This repository contains the Python implementation of the papers:

  • "Mortality Prediction of Patients with Subarachnoid Hemorrhage Using a Deep Learning Model Based on an Initial Brain CT Scan". García-García S, Cepeda S, Müller D, Mosteiro A, Torné R, Agudo S, de la Torre N, Arrese I, Sarabia R. Brain Sciences. 2024; 14(1):10. https://doi.org/10.3390/brainsci14010010
  • "A Fully Automated Pipeline Using Swin Transformers for Deep Learning-Based Blood Segmentation on Head Computed Tomography Scans After Aneurysmal Subarachnoid Hemorrhage". García-García S, Cepeda S, Arrese I, Sarabia R. World Neurosurg. Published online August 5, 2024. https://doi:10.1016/j.wneu.2024.07.216

The repository introduces a streamlined pipeline for:

  1. Automatic Bleeding Segmentation: This segment utilizes the MONAI framework to perform segmentation on non-contrast CT scans from patients diagnosed with subarachnoid hemorrhage.

  2. Mortality Risk Prediction: Predicts the mortality risk within a span of 3 months post-admission using the AUCMEDI framework.

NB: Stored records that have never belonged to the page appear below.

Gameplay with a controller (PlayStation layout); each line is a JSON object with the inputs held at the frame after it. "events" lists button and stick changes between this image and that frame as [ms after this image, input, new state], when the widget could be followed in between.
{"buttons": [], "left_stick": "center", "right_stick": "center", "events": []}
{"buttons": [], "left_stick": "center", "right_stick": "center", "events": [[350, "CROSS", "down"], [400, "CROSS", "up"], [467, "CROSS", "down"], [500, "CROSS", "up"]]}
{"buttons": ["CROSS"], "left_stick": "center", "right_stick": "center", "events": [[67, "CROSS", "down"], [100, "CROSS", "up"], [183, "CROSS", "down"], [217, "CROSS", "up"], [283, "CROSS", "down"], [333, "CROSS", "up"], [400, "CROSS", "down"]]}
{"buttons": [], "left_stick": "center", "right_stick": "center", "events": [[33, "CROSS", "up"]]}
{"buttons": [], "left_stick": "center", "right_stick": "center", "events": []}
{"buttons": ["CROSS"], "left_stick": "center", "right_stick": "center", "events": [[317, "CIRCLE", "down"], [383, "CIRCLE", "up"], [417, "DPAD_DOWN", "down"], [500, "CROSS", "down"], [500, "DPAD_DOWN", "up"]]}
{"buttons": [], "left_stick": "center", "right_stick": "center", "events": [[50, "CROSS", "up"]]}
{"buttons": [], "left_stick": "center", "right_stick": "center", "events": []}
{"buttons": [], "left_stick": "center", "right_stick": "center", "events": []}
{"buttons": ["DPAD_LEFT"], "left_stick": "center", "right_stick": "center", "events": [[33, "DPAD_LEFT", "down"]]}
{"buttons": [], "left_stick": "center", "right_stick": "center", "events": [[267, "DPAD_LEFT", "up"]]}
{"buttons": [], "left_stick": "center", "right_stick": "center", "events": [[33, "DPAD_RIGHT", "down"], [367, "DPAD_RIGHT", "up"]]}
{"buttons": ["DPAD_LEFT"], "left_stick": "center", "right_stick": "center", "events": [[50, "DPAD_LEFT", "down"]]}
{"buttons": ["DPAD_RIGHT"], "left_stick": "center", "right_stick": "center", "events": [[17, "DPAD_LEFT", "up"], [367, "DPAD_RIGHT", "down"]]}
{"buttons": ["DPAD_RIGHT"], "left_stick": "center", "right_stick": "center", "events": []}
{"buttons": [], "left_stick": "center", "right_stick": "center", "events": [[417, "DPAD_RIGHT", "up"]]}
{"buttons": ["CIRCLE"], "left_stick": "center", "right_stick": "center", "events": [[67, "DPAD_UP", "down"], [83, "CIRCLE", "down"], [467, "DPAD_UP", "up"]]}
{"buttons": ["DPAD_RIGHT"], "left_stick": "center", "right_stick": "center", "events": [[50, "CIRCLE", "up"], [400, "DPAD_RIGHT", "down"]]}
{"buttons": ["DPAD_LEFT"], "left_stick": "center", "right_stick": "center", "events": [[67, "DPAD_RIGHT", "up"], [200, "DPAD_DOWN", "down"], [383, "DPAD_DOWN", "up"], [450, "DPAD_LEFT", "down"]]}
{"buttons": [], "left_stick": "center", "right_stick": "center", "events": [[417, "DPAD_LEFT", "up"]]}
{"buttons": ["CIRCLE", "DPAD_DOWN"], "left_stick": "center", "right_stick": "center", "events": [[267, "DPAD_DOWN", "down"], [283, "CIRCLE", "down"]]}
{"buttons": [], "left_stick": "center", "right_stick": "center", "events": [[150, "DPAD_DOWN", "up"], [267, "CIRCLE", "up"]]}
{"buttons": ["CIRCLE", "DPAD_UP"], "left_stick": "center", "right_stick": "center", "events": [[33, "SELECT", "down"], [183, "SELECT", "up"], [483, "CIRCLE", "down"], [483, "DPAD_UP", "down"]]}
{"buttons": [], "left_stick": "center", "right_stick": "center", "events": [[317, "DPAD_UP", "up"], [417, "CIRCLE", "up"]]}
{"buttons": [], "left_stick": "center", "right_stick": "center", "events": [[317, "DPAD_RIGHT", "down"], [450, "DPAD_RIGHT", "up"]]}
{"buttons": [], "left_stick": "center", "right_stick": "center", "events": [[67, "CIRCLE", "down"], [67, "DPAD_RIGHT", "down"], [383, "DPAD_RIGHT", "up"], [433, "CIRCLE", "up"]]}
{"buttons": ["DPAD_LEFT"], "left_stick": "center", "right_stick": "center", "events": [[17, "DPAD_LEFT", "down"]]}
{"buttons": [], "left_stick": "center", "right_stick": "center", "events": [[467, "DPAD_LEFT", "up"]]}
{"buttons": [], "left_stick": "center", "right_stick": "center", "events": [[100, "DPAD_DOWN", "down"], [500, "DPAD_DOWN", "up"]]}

The comprehensive pipeline encompasses DICOM file preprocessing, automatic segmentation using a Vision Transformer (ViT)-based model, mortality prediction through the AUCMEDI model, and the generation of a detailed report. This report includes prediction outcomes, segmentation files, and a volumetric analysis of the bleeding.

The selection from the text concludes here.